Within months the Flatiron General Assembly space fully sold out, serving as the home for then-freshly formed companies like SeatGeek, Artsy and Food52. Despite the early success, Schwartz felt uncomfortable building a co-working business.

“It felt very risky to scale the business by taking more and more leases,” says Schwartz. (Cue co-working goliath WeWork, which was similarly founded in 2010 in New York’s Soho, just a 35-minute walk from General Assembly.)

While they brainstormed how to capitalize on their existing presence scaling, they thought it fun for their entrepreneur tenants to skill-share—taking classes from each other—and opening student space up to the greater public. “Anybody could come and teach something as long as it seemed legit,” says Schwartz of the early educators. “All of the sudden we were selling out every class, morning, noon and night out of this little room.”

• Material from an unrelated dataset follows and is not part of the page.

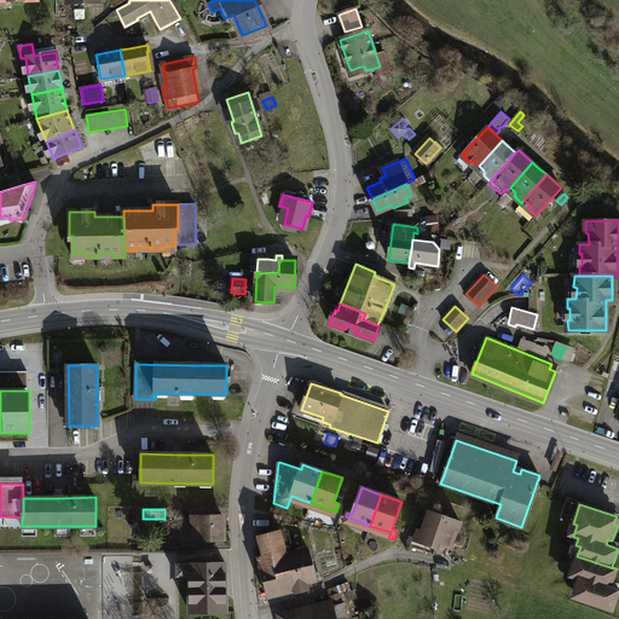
[(429,512),(420,542),(437,548),(439,541),(452,545),(461,522),(429,512)]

4. Acquisition doesn’t equal finality—it equals graduation

When General Assembly selected Adecco as their acquirer, they did so because it allowed them to continue to operate independently with a growth-focused parent, as Schwartz continues to serve as CEO.

“I actually thought about Adecco as an acquirer for a very long time, even though I hadn’t even spoken with them because I had this whole theory that while everybody called us an education company, we were really an employment company. If you look at it through that lens, it made sense that at some point we either were going to need to 1) get into recruiting and staffing, or 2) buy a recruiting or staffing company, or 3) get bought by one.

Adecco was the largest: They have the biggest global presence, the most brands. Most importantly for the company, they run like the holding company of all these different brands. And so we are going to be able to keep what makes GA GA, inside this much larger company that could have the financial wherewithal to know that we’re going to be around for the long term.”

5. Ceaseless learning

Schwartz deeply values his undergrad education in American Studies and studies in business. Moreover, he values the insights gleaned from the students of General Assembly.

“In the first two years, I would try to go to every one of our full-time classes for a lunch and do an ‘ask me anything’ with the students. Every time I came out of there I’d be hyped up for days because there’s something so amazing about all these people who believe in us—that we are actually affecting their lives. They were all in.

We didn’t have anything a few years ago. All of a sudden we had a curriculum, we had teachers and people doing their homework and hoping to graduate. It was amazing. To me, that was the most exciting part of the whole thing. And it still is, honestly.”

This interview has been condensed and lightly edited for clarity.